機能Fの一部をカーブの急上昇部分に置いて,"残りの機能でトラブルを起こさなくて済むようにこの部分をしっかりやろう",と伝えます (これがA部分です)。そして機能Fの残り部分 (B部分) をカーブの末尾まで遅らせます。こうしておくことで,Bをいつでも実行できるようになります。

インクリメンタルな製品開発で使用可能な機能単位の決定と優先度付けを行うには,A-Bスプリットをどのように行えばよいのだろう。氏はいくつかの戦略を提供している。

  • A-BスプリットではA機能の実施について,残りの作業をいつでも実施できるレベルまで行う,とされています。
  • Jeff Patton氏の "Fearure Thinning"は違います - 非常に素晴らしいものである必要はないが,完全に動作すると評するに相応しいレベルまで実装するのです (普通のブレーキは必要だが,アンチロックブレーキまでは不要,というように)。
  • ウォーキングスケルトン戦略は,部品間のコネクションを確立する上で必要な,ほぼ最低限 (サブ最低限?) の機能を実現する,という方法です。氏は最近になってこれを拡張し,各ストーリ用のミニ・ウォーキングスケルトンを定義しました(http://agileproductdesign.com/blog/the_new_backlog.html).。このナイスな用語の説明として,Gery Derbier氏は「リカーシブ・ウォーキングスケルトン」あるいは「フラクタル・ウォーキングスケルトン」という言葉を私に提案してきました。Geryはこれらをプロジェクトで使用していて,非常に気に入っていると言っています。そうでしょう – この考え方はA-Bスプリットと多少なりとも関係していますし,それゆえにリスク軽減という特徴も備えていますから。
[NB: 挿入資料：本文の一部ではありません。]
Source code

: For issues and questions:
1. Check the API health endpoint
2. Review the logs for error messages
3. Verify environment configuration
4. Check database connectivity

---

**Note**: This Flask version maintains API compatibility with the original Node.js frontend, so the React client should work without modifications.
Jeffのミニ(フラクタル)ウォーキングスケルトンにFeature Thinningの発想が含まれているのかどうか分かりませんが,この2つにはほとんど違いがないのかも知れません。

ユースケースによる製品要件の管理に,読者はどのような方法を使っているのだろうか - ユースケース2.0,スライシング,ラミネーティング,あるいは他の手法?